La hija


Magdalena repasa mentalmente su día de ayer, sentada en el banco en el que se ha derrumbado, cargada con sus bolsas de las tiendas de ropa.

Está sola en aquella plaza. No ha caído en la cuenta. Ella nunca se sentaría en un banco, al alcance de cualquier mirada melancólica que interrogase a su soledad. O presa fácil de un hombre que la incomodase con su sonrisa falsa, ojos que desabotonan su escote y palabrería estúpida.

Es que Magdalena hoy no puede más. Se ha levantado muy temprano, para dejar la casa transparente, aun más de lo que la dejó ayer. Ha untado de margarina sus secas tostadas de fibra que tanto le repelen. Ha tomado su te rojo con apenas leche semidesnatada, para que la lactosa no le intoxique. Ha pasado hora y media en el baño, donde ha dibujado en su rostro el boceto de una Gioconda contemporánea. Ha iluminado el rostro de su vecino soltero y divorciado de 65 años, cuya lengua se ha trastabillado cuando intentaba soplarle un saludo. Ha visitado todas las tiendas que le quedaron por recorrer la pasada semana y ha dejado buena cuenta de sus ahorrillos de los tres últimos meses.

Y agotada, se dejó caer en el banco, pero no está cansada. Su cabeza sí lo está, después de repasar hora tras hora de ayer para encontrar un sentido a lo que hace; repasar la de hoy y lo que le queda hasta la noche; y aún, repasar la de mañana, la de pasado mañana, la de dentro de tres días.




Magdalena nació con un sueño en forma de Príncipe Azul. Y todos los príncipes que imaginaba se parecían a su padre, pero los que se encontraba se parecían a su vecino. En su calle siempre concentró todas las miradas de los habituales del bar, y hasta los chicos dejaban la pelota un segundo para mirarla pasar. Su hermana, a su lado, desarreglada, observaba siempre divertida la escena, sintiéndose como un mono de reina. Aquellos años fueron igual de vacíos que los de ahora, pero Magdalena nunca lo sintió así. Tampoco se ponía a pensar en el ayer, el hoy y el mañana cuando arreglaba a su padre como un muñeco, a su antojo. Le anudaba aquel pañuelo tan elegante, le peinaba uno a uno sus pelos de plata y le plisaba uno de los veinte batines que compró para mudarle cada día, mientras él le sonreía con aquella cara ida y adusta.

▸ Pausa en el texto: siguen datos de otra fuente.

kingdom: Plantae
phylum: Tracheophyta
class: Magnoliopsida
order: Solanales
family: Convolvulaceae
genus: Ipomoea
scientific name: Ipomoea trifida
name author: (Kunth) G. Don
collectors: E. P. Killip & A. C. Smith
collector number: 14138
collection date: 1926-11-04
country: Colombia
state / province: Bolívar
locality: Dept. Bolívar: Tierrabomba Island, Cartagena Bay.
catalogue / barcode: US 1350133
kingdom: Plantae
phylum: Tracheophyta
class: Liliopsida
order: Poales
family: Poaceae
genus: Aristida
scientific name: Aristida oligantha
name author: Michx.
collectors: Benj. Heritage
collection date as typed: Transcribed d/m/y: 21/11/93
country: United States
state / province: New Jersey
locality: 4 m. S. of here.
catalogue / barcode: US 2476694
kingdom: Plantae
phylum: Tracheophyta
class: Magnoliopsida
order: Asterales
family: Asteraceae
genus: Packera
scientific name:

Casi le molestaba que su hermana apareciese con sus sobrinos a romper aquella escena de escaparate de anticuario. Su cuñado, siempre huraño e ignorante de todo, diríase que asexuado porque nunca le descubrió una mirada perdida a su escote. Sus sobrinos sí eran otra cosa, mimosos, pedigüeños y suplicantes, la regalaban de besos, aunque en el fondo tan mal criados y parecidos a sus padres. Resultó un alivio que echasen a su cuñado del trabajo y tuvieran que trasladarse a aquella ciudad costera a la que tanto le invitaron, y que declinaba visitar siempre con la excusa de su padre. Su hermana no ocultó un gesto de culpa cuando se despidieron, su disculpa sonó a engaño. Aún así, intermitentemente, la invitaba y se ofrecía a pagar los cuidados del padre, incluso hasta insinuó trasladarse un tiempo para que Magdalena se airease y fuera a dónde quisiera.

Sentada en el banco, piensa, y lo sabe, que no va a llamarles, porque sus sobrinos le son ya ajenos, adolescentes egoístas, ensimismados y habitantes de otro mundo que no es el suyo. El día del entierro de su padre los quiso abrazar y notó el gesto indiferente, sus miradas idas. Tampoco le apetece rememorar la cara de culpa de su hermana.

Sentada en el banco, piensa, y lo sabe, Magdalena, que está sola. Que no tiene nada que hacer hoy, ni mañana, ni pasado, ni la próxima semana, ni en los próximos años. Se levanta entonces como un resorte y se dirige decidida a la salida de la plaza, dejando las bolsas atrás. No la interrumpen los semáforos, ni algún pitido perdido. Camina enfermiza, nerviosa, y atraviesa el arco de piedra. Los cedros a los lados de la avenida le marcan la cara de sol y sombra, pero ella ni siquiera percibe el intermitente fogonazo en sus ojos del contraste. Frente a la lápida, por fin para, ni siquiera jadea por el paso enérgico del último cuatro de hora. Reflexiona unos segundos mirando a su alrededor y encuentra una gran piedra con la que empieza repetidamente a golpear el mármol hasta astillarlo. Pronto el nombre de su padre queda hecho trizas y se hace la primera hendidura. Ya puede colarse dentro. Ya puede descansar, por fin, junto a su padre. Ya no tiene de qué preocuparse. Ya no hay un mañana.